EXAMPLE 100 parts by weight of ruthenium oxide (RuO ₂ ) powder was dispersed in pure water, and a KMnO ₄ aqueous solution (equivalent to containing 4.5 parts by weight of manganese oxide MnO ₂ ) and TiO ₂ sol (TiO ₂ ) were dispersed therein. Of 1.7 parts by weight) and well stirred and dispersed, and then dried at 120 ° C. to 800 ° C.
Was heat-treated in order to prepare RuO ₂ powder (specific surface area 20 m ² / g) coated with MnO ₂ and TiO ₂ . SiO ₂ : 28.3
%, B ₂ O ₃ 8.0%, PbO 55.2%, Al ₂ O ₃ 4.
55 parts by weight of glass powder having a composition of 7% and 3.8% of CuO and 107.2 parts by weight of RuO ₂ powder coated with MnO ₂ and TiO ₂ were added to an organic vehicle in which 3 parts by weight of ethyl cellulose was dissolved in 25 parts by weight of terpineol. , And was well dispersed by a three-roll mill to prepare a thick film resistance paste. This thick film resistance paste was used as an A with an AgPd ratio of 99.5: 0.5.
A thick film resistor was obtained by screen-printing on an alumina substrate on which an electrode made of a gPd conductor was formed, drying at 120 ° C. for 10 minutes, and baking at 850 ° C. The pattern size of the resistor at this time was 1.0 mm wide and 1.0 mm long and 0.5 mm wide and 0.5 mm long.
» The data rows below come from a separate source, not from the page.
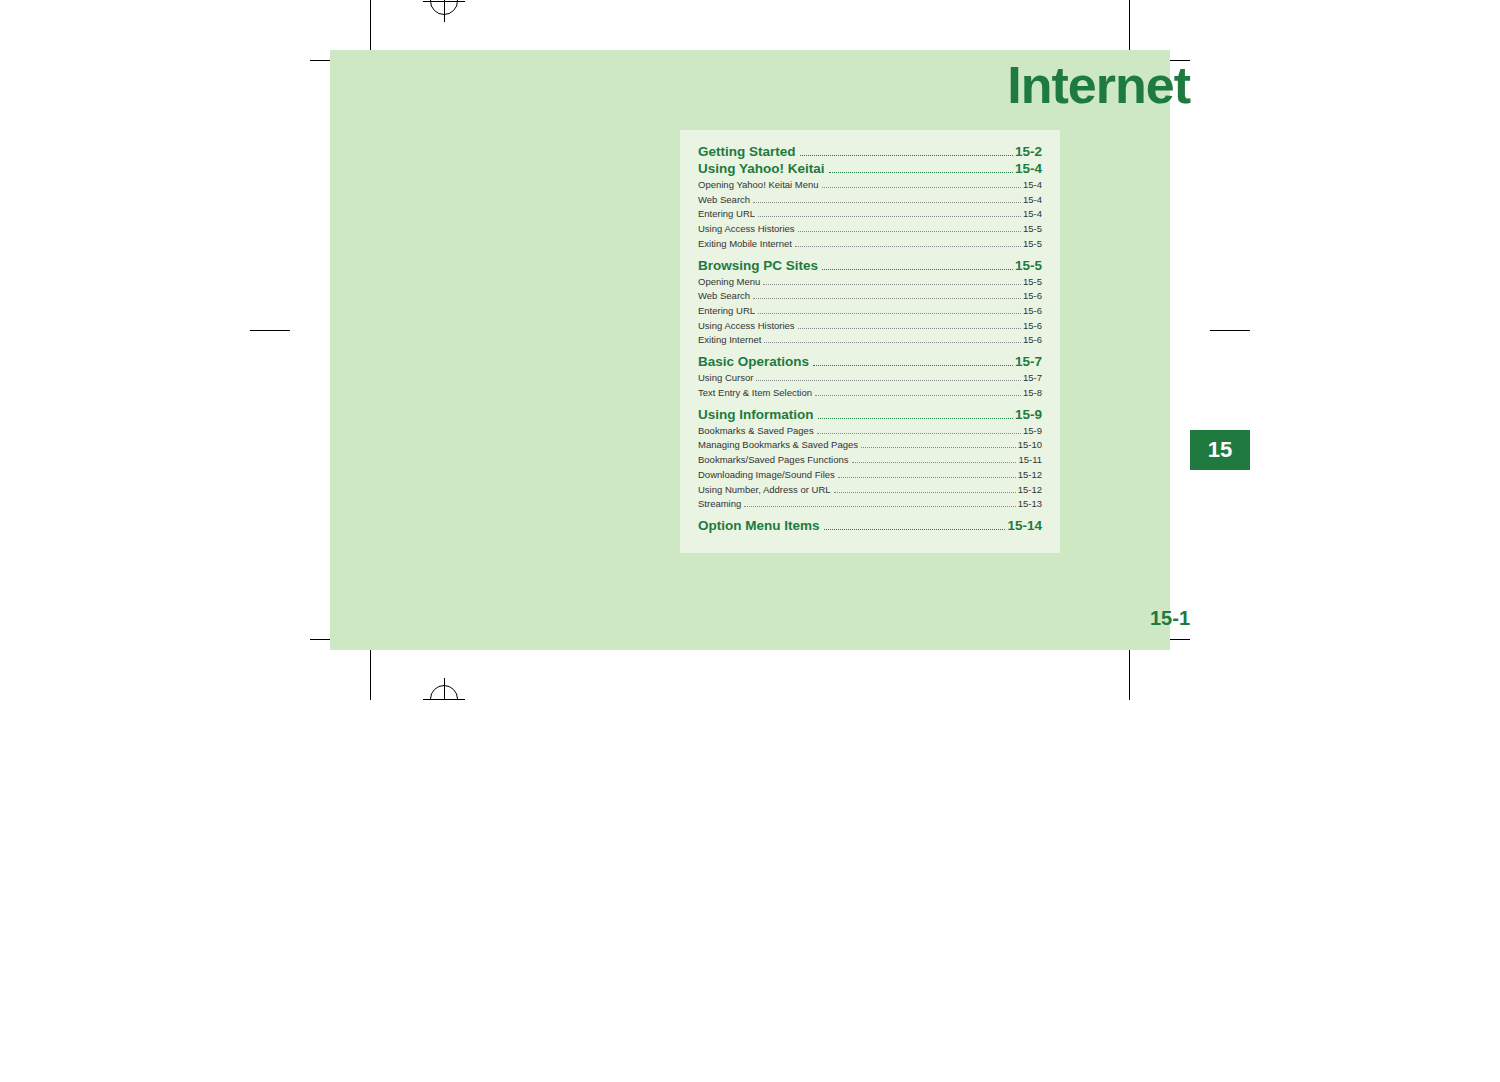Internet
Getting Started 15-2
Using Yahoo! Keitai 15-4
Opening Yahoo! Keitai Menu 15-4
Web Search 15-4
Entering URL 15-4
Using Access Histories 15-5
Exiting Mobile Internet 15-5
Browsing PC Sites 15-5
Opening Menu 15-5
Web Search 15-6
Entering URL 15-6
Using Access Histories 15-6
Exiting Internet 15-6
Basic Operations 15-7
Using Cursor 15-7
Text Entry & Item Selection 15-8
Using Information 15-9
Bookmarks & Saved Pages 15-9
Managing Bookmarks & Saved Pages 15-10
Bookmarks/Saved Pages Functions 15-11
Downloading Image/Sound Files 15-12
Using Number, Address or URL 15-12
Streaming 15-13
Option Menu Items 15-14
15
15-1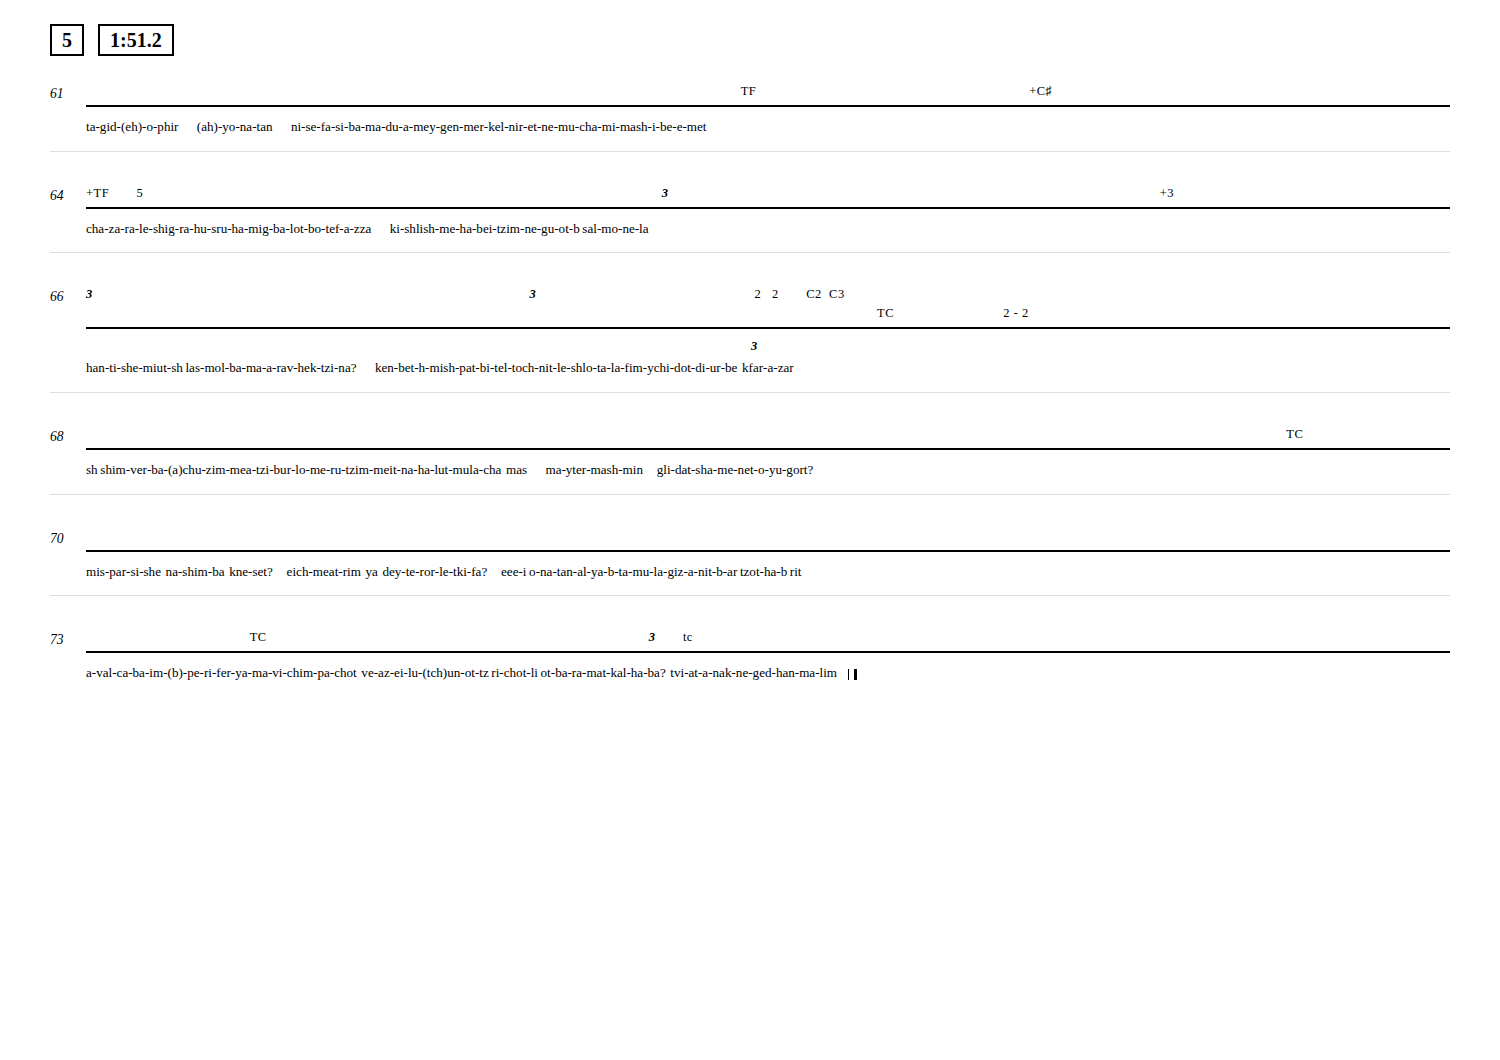5 1:51.2
61
TF+C♯
ta‑gid‑(eh)‑o‑phir (ah)‑yo‑na‑tan ni‑se‑fa‑si‑ba‑ma‑du‑a‑mey‑gen‑mer‑kel‑nir‑et‑ne‑mu‑cha‑mi‑mash‑i‑be‑e‑met
64
+TF 53+3
cha‑za‑ra‑le‑shig‑ra‑hu‑sru‑ha‑mig‑ba‑lot‑bo‑tef‑a‑zza ki‑shlish‑me‑ha‑bei‑tzim‑ne‑gu‑ot‑b sal‑mo‑ne‑la
66
332 2 C2 C3
TC 2 ‑ 2
3
han‑ti‑she‑miut‑sh las‑mol‑ba‑ma‑a‑rav‑hek‑tzi‑na? ken‑bet‑h‑mish‑pat‑bi‑tel‑toch‑nit‑le‑shlo‑ta‑la‑fim‑ychi‑dot‑di‑ur‑be kfar‑a‑zar
68
TC
sh shim‑ver‑ba‑(a)chu‑zim‑mea‑tzi‑bur‑lo‑me‑ru‑tzim‑meit‑na‑ha‑lut‑mula‑cha mas ma‑yter‑mash‑min gli‑dat‑sha‑me‑net‑o‑yu‑gort?
70
mis‑par‑si‑she na‑shim‑ba kne‑set? eich‑meat‑rim ya dey‑te‑ror‑le‑tki‑fa? eee‑i o‑na‑tan‑al‑ya‑b‑ta‑mu‑la‑giz‑a‑nit‑b‑ar tzot‑ha‑b rit
73
TC 3 tc
a‑val‑ca‑ba‑im‑(b)‑pe‑ri‑fer‑ya‑ma‑vi‑chim‑pa‑chot ve‑az‑ei‑lu‑(tch)un‑ot‑tz ri‑chot‑li ot‑ba‑ra‑mat‑kal‑ha‑ba? tvi‑at‑a‑nak‑ne‑ged‑han‑ma‑lim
Table 1 shows the evaluation results.

[0012]

[Table 1]

As a conventional example, R obtained by heat treating RuO ₂ powder at 400 ° C. and adjusting the specific surface area to 20 m ² / g
100 parts by weight of uO ₂ powder, 55 parts by weight of glass powder having the above composition, 4.5 parts by weight of MnO ₂ and 1.7 parts by weight of TiO ₂ were added to 28 parts by weight of the above organic vehicle and dispersed by a three-roll mill to form a thick film. A resistance paste was created. The sample preparation method and evaluation were performed in the same manner as in the example. The results are also shown in Table 1.

[0014]

As described above, since the thick film resistance paste of the present invention uses ruthenium oxide to which an additive is added in the form of an oxide coating as a conductive component, it is printed on an Ag-rich thick film conductor electrode. By forming it, it becomes possible to form a low resistance thick film resistor having an extremely excellent geometry effect.

Claims (2)

[Claims] 1. A thick film resistance paste composition comprising a conductive powder containing ruthenium oxide as a main component, a glass powder, titanium oxide and manganese oxide dispersed in an organic vehicle, wherein the titanium oxide and manganese oxide are preliminarily ruthenium oxide. A thick film resistor paste composition, characterized in that the powder surface is coated. 2. A ruthenium oxide powder is dispersed in an aqueous solution obtained by mixing a colloidal solution of titanium oxide and an aqueous solution of a manganese oxide precursor, the water content is evaporated, and then heat treatment is performed to coat the surface with titanium oxide and manganese oxide. The thick film resistance paste composition according to claim 1, wherein the ruthenium oxide powder formed with is used as a conductive powder.